Malaria during pregnancy, especially Plasmodium falciparum malaria, is linked to increased morbidity and mortality, which must be reduced by preventive measures and effective case management [1-3]. The World Health Organization (WHO) recommends artemisinin-based combination therapy (ACT) to treat uncomplicated P. falciparum malaria during the second and third trimesters of pregnancy, and quinine plus clindamycin during the first trimester . However, the national policies of many African countries currently recommend quinine throughout pregnancy. Therefore, the objective is to provide a summary of available data on the safety and efficacy of artemether-lumefantrine (AL) in pregnancy.
Materials and methods
A systematic English-language research identified 16 publications from 1989 to October 2011 with reports of artemether or AL exposure in pregnancy, including randomized clinical trials, observational studies, and systematic reviews.

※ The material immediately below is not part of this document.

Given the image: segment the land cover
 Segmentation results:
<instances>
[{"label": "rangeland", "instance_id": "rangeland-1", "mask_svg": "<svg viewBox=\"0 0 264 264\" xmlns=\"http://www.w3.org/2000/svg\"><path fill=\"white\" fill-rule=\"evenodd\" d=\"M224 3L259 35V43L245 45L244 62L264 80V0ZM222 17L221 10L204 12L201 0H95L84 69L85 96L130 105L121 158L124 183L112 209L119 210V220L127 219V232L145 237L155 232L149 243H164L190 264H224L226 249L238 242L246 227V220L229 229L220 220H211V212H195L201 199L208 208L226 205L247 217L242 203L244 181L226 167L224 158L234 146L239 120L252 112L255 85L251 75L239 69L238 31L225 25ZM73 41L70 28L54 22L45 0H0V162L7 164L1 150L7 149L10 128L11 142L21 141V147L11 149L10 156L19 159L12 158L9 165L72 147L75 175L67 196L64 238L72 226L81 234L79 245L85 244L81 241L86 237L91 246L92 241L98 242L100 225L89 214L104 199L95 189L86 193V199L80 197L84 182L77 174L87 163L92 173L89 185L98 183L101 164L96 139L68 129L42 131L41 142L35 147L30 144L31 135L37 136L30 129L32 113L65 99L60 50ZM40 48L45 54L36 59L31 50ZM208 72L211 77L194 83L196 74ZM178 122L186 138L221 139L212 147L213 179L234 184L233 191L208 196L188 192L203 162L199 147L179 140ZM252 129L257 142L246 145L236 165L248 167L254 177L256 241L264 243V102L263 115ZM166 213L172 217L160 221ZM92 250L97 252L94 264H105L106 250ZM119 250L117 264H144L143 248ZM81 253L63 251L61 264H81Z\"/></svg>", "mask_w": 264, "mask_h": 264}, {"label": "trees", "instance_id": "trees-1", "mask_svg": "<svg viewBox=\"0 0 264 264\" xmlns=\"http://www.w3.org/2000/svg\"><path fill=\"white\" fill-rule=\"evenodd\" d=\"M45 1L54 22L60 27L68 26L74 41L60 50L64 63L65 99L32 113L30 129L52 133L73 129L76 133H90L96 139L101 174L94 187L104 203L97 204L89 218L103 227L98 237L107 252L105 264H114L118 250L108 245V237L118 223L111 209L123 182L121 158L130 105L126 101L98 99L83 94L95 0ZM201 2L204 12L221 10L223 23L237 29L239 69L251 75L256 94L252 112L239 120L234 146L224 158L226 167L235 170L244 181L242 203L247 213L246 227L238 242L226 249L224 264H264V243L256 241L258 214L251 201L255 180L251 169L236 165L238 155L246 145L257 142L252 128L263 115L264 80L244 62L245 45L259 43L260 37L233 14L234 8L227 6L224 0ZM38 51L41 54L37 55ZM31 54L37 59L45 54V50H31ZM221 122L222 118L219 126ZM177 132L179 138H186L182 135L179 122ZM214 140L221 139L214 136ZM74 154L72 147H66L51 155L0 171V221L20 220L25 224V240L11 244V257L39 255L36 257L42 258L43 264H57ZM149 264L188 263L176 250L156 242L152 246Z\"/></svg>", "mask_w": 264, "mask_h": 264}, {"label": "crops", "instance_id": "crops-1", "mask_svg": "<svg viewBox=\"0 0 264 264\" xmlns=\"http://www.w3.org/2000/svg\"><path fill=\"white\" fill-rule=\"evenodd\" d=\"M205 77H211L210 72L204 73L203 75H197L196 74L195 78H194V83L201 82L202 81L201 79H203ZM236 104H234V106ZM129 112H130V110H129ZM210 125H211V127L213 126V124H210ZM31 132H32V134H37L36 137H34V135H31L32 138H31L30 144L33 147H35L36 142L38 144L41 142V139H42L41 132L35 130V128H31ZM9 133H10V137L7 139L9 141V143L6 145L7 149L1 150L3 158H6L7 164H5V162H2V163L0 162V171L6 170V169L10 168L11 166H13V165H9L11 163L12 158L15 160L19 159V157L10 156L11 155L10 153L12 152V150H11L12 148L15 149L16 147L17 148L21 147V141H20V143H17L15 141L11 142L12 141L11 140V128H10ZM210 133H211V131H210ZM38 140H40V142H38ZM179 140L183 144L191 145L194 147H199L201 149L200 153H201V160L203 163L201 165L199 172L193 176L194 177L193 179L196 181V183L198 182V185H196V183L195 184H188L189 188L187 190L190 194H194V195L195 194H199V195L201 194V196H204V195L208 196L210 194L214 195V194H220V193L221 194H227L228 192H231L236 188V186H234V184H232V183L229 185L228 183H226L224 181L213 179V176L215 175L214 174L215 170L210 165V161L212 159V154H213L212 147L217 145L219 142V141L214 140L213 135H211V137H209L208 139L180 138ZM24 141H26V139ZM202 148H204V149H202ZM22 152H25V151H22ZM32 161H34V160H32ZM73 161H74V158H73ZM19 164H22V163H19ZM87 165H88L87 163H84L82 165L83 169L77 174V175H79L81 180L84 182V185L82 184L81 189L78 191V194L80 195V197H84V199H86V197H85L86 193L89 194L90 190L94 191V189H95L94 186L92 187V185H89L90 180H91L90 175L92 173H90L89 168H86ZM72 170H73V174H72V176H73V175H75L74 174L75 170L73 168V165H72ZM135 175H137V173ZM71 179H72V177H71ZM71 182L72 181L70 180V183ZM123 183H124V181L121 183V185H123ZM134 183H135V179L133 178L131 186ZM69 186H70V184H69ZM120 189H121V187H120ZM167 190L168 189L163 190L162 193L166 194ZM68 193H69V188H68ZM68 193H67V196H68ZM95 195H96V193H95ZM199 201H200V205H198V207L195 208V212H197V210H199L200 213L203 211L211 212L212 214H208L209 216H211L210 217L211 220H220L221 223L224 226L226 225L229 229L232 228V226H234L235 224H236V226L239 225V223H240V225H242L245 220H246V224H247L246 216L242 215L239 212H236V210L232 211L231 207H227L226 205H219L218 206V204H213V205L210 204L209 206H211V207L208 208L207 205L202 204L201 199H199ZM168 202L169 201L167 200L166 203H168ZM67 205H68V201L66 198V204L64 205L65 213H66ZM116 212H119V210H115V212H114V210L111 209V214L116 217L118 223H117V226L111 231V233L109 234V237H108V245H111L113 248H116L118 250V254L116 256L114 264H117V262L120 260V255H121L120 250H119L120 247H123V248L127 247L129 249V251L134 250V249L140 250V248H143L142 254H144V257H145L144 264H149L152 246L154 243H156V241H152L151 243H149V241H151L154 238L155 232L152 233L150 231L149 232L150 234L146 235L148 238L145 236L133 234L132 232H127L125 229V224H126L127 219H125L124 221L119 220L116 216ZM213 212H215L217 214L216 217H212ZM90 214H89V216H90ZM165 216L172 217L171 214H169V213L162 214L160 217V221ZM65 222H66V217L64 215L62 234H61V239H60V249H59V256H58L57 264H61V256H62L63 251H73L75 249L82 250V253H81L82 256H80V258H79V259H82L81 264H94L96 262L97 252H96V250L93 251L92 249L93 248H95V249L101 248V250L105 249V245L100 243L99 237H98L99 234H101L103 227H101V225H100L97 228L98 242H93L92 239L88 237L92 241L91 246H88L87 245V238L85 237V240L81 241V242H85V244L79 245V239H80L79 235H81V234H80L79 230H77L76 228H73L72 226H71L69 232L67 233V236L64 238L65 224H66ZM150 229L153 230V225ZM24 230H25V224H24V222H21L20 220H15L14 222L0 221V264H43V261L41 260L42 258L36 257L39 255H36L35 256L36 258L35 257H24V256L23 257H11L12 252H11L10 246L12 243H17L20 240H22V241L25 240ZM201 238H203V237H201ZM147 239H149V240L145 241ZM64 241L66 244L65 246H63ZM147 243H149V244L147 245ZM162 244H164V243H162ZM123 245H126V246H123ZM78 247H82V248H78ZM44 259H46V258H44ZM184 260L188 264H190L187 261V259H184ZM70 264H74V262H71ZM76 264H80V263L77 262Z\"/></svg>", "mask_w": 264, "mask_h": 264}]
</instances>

Overall, there were 1,103 reports of AL use in pregnant women: 890 second/third trimester exposures; 212 first trimester exposures; and 1 case where the trimester of exposure was not reported. In the second and third trimesters, AL was not associated with increased adverse pregnancy outcomes compared with quinine or sulphadoxine-pyrimethamine, showed improved tolerability relative to quinine, and its efficacy was non-inferior to quinine. Although, few reports suggest that the pharmacokinetics of anti-malarial drugs may change in pregnancy, the majority of studies reported high cure rates and adequate tolerability. As there are fewer reports of AL safety in the first trimester, additional data are required to assess the potential to use AL in the first trimester.
These findings reinforce the WHO recommendation to treat uncomplicated P. falciparum malaria with quinine plus clindamycin in early pregnancy and ACT in later pregnancy.